Kann ein Rettungsschirm für das Auto oder das Haus sein: Eine Haftpflichtversicherung.

Die Versicherungspflicht

Für die Ausübung besonders gefährlicher Berufe, Hobbys, das Halten von Kraftfahrzeugen etc. wird das Bestehen einer entsprechenden Haftpflichtversicherung vorgeschrieben. Im Falle des nicht Bestehens dieses Versicherungsschutzes ist die entsprechende Ausübung untersagt und verboten. Hier ist besonders auf die Folgen eines Mahnverfahrens wegen Nichtzahlung der Versicherungsprämie zu achten, die innerhalb gewisser Fristen automatisch das Erlöschen des Versicherungsschutzes zur Folge hat.
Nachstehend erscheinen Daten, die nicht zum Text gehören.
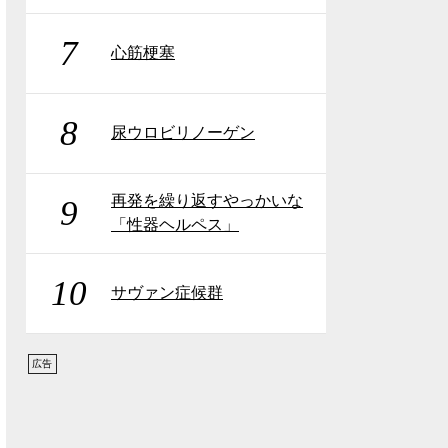
7
心筋梗塞
8
尿ウロビリノーゲン
再発を繰り返すやっかいな
9
「性器ヘルペス」
10
サヴァン症候群
広告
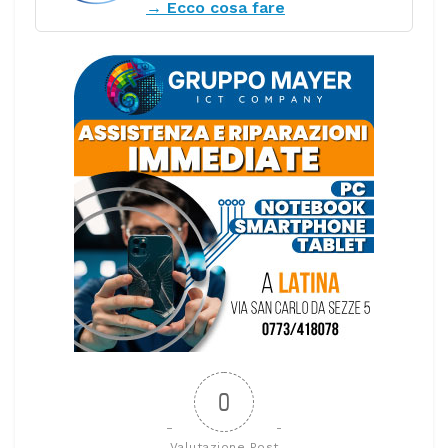
→ Ecco cosa fare
0
Valutazione Post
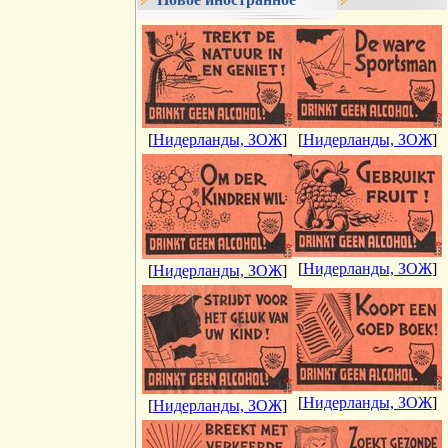
[
Нидерланды, ЗОЖ
]
[
Нидерланды, ЗОЖ
]
[
Нидерланды, ЗОЖ
]
[
Нидерланды, ЗОЖ
]
[
Нидерланды, ЗОЖ
]
[
Нидерланды, ЗОЖ
]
Auch muss ich darauf achten, in welchem Teil der Welt ich mich aufhalte. Die aktuell jeweils gültigen gesetzlichen Bestimmungen regeln die Versicherungspflicht.

Ein Beispiel:

Die Wassersporthaftpflichtversicherung ist in großen Teilen Europas vorgeschrieben, in Deutschland jedoch nicht.
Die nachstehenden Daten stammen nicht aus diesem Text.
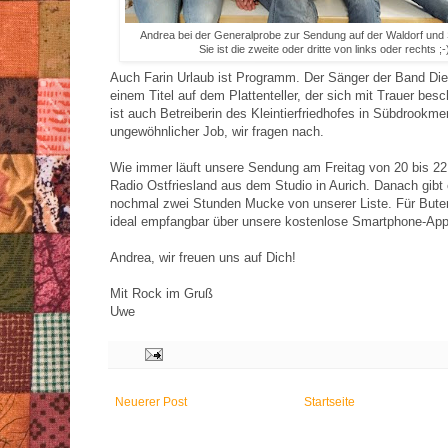
Andrea bei der Generalprobe zur Sendung auf der Waldorf und 
Sie ist die zweite oder dritte von links oder rechts ;-
Auch Farin Urlaub ist Programm. Der Sänger der Band Die 
einem Titel auf dem Plattenteller, der sich mit Trauer besc
ist auch Betreiberin des Kleintierfriedhofes in Sübdrookme
ungewöhnlicher Job, wir fragen nach.
Wie immer läuft unsere Sendung am Freitag von 20 bis 22 
Radio Ostfriesland aus dem Studio in Aurich. Danach gibt
nochmal zwei Stunden Mucke von unserer Liste. Für Bute
ideal empfangbar über unsere kostenlose Smartphone-App
Andrea, wir freuen uns auf Dich!
Mit Rock im Gruß
Uwe
Neuerer Post
Startseite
Arten dieser Haftpflicht sind z. B.

  • Amtshaftpflichtversicherung / Diensthaftpflichtversicherung
  • Berufshaftpflichversicherung (Ärzte, Anlageberater, Juristen, Notare)
  • Jagdhaftpflichtversicherung
  • Kfz-Haftpflichtversicherung
  • Sportboothaftpflichtversicherung

Freiwillige Versicherung

Ungeachtet, ob Pflicht oder freiwillig, ergeben sich die Risiken aus der individuellen Tätigkeit und des persönlichen Besitzes und Eigentums.

Arten dieser Haftpflicht sind z.B.

  • Bauherrenhaftpflichtversicherung
  • Berufshaftpflichthaftpflichtversicherung (z.B. für Tagesmütter)
  • Betriebshaftpflichtversicherung
  • Gewässerschadenhaftpflichtversicherung
  • Haus- und Grundbesitzerhaftpflichtversicherung.
  • Private Haftpflichtversicherung (die Basis für jede/n Volljährige/n)
  • Tierhalterhaftpflichtversicherung
  • Wassersporthaftpflichtversicherung

Was ist versichert?

Versichert sind:

  • Personenschäden
  • Sachschäden
  • Vermögensschäden

Ein Personenschaden ist ein versicherter, ersatzpflichtiger Schaden im Rahmen der Haftpflichtversicherung, der die Verletzung, die Gesundheitsschädigung oder den Tod von Menschen zur Folge hat.

Ein Sachschaden ist ein versicherter, ersatzpflichtiger Schaden im Rahmen der Haftpflichtversicherung, der die Substanzschädigung oder Vernichtung von Sachen zur Folge hat.

Ein Vermögensschaden ist ein versicherter, ersatzpflichtiger Schaden im Rahmen der Haftpflichtversicherung, der weder eine Person noch eine Sache unmittelbar schädigt, jedoch durch schuldhaftes Verhalten einem anderen gegenüber einen finanziellen Schaden zur Folge hat. Dabei unterscheidet man zwischen „echten“ Vermögensschäden und Sach- bzw. Personenfolgeschäden, die als „unechte“ Vermögensschäden bezeichnet werden.

Wie hoch sind die Versicherungssummen?

Durch die meist unbegrenzte Haftung sollten wir auch die unbegrenzte bzw. höchstmöglichste Versicherungssumme auswählen. Wir finden oft den Begriff der „Unbegrenzten Deckungssumme“, die jedoch meist mit einer Einschränkung von maximal 7,5 Millionen Euro je Schadensfall oder ähnlichem behaftet ist. Dabei ist darauf zu achten, dass die Versicherungssumme pauschal für Personen-, Sach- und Vermögensschäden gilt.